The Royal College of Nursing (RCN) has announced it will be working with one of the UK’s largest care home operators to provide 'lifelong learning’ for nursing staff. 

The ‘learning agreement’ with Caring Home Groups signed yesterday (31 July) will provide a framework for the ongoing training and development for employed and agency staff.   

Staff at Caring Home services across the UK will have the chance to become RCN learning representatives and play a ‘crucial role’ in promoting learning with 14 recruited so far, the RCN says.   

Caring Homes Group has more than 5,700 employees including 630 nurses and nursing support workers, and is the parent company for nursing care home provider Caring Homes and Consensus, which provides support and accommodation for people with learning disabilities and additional complex needs.  

Irene Murray, national officer at the RCN, said the social care sector previously did not have ‘enough’ RCN representatives, but the national agreement will provide better access for staff to services such as career development and well-being support.  

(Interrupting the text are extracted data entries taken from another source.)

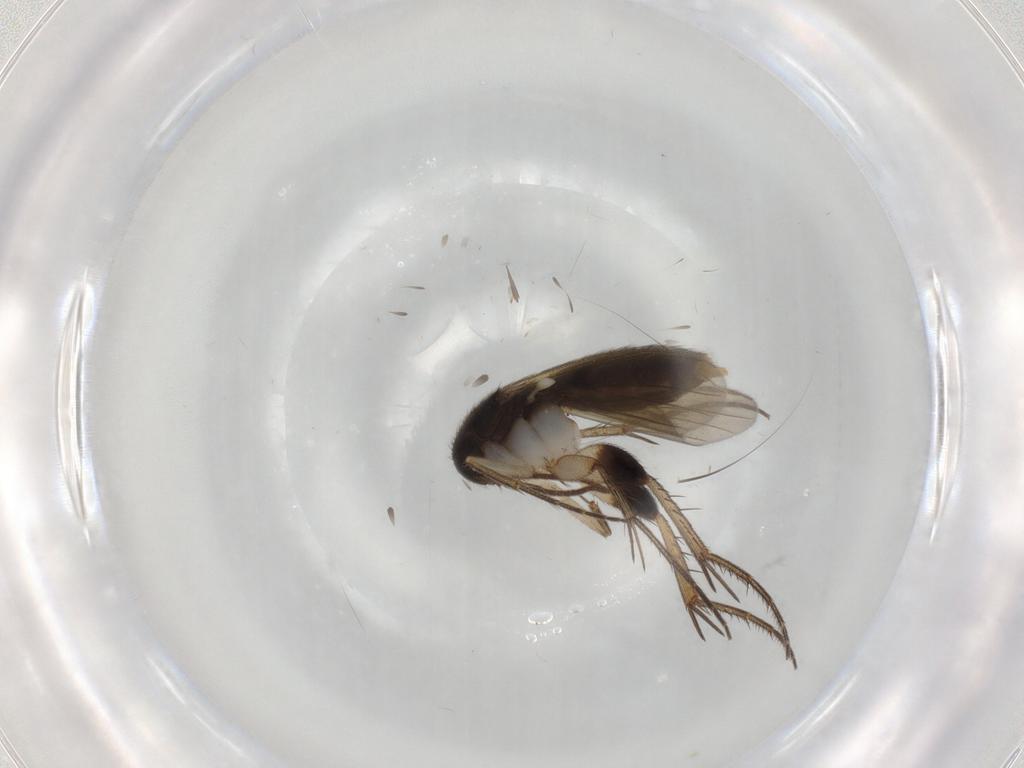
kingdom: Animalia
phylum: Arthropoda
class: Insecta
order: Diptera
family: Mycetophilidae
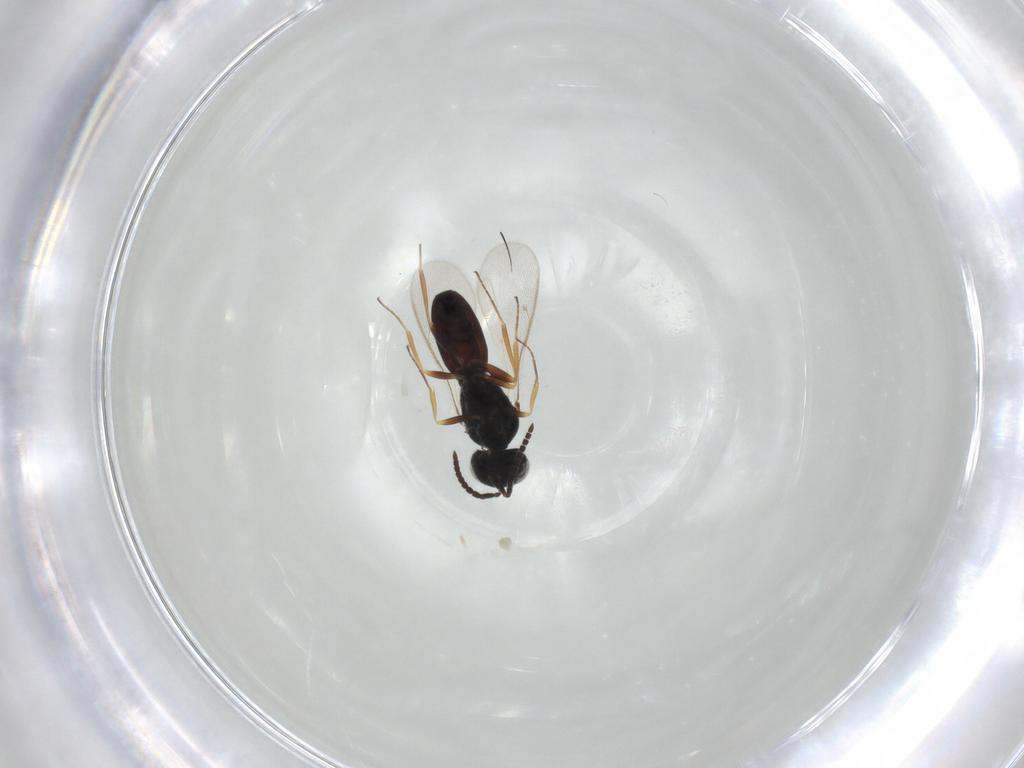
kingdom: Animalia
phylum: Arthropoda
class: Insecta
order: Hymenoptera
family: Scelionidae
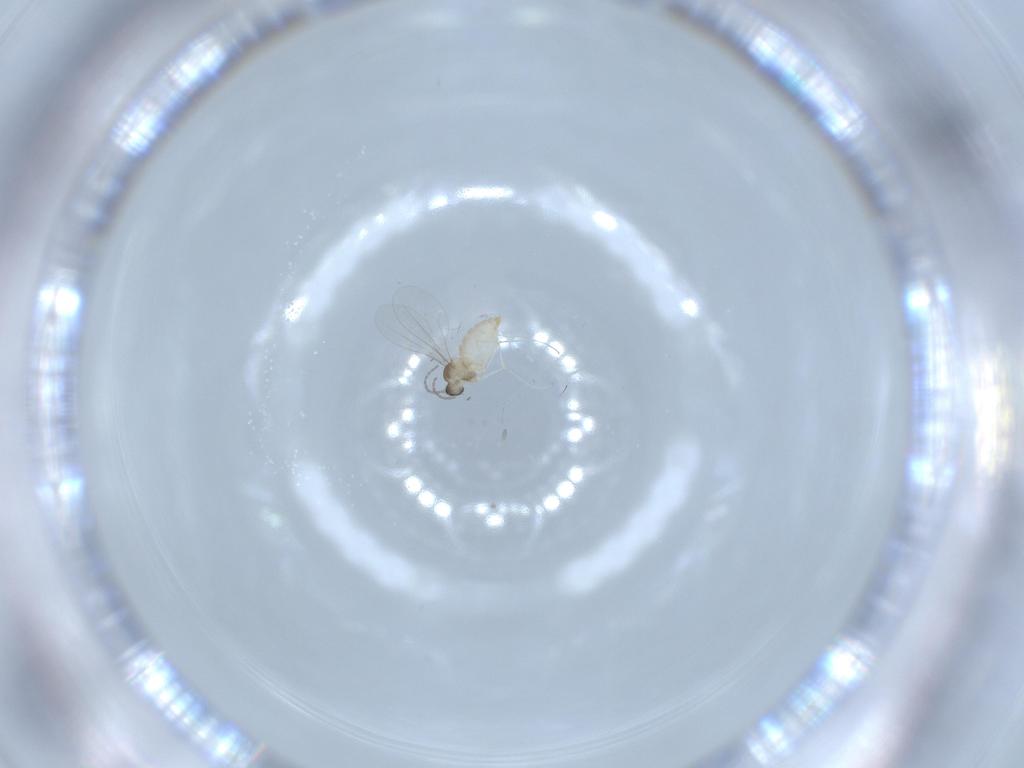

She said: ‘This agreement gives us the chance to really support our members in the social care sector and make sure we have a base of representatives in place. This agreement means our learning reps know what to expect and formalises that relationship so they can work in partnership with their employer, sitting on relevant groups or committees.   

The RCN can offer learning representatives access to a ‘wealth of resources to help support training and development in their workplace’ through the learning agreement, she said.  

Liz Wallis, director of learning and organisational development at Caring Homes Group, said the learning agreement represented a ‘quality measure’ for the providers.   

She continued: ‘It’s a stamp of quality not just for our nurses and healthcare assistants, but also for the families and individuals we care for and support, because it shows we provide a high-quality service, and invest in the standard of our skilled colleagues.’  

The national agreement is the second of its kind signed by the RCN after it signed a learning agreement with home care provider Interserve Healthcare in 2018.   

The vacancy rate in for nurses in adult social care is 12.3%, according to the latest figures from 2017/18, while Skills for Care estimated that around a third of nurses left their role over the same period

Prime Minister Boris Johnson pledged to ‘fix the crisis’ in social care ‘once and for all’ in his first speech in the job last month.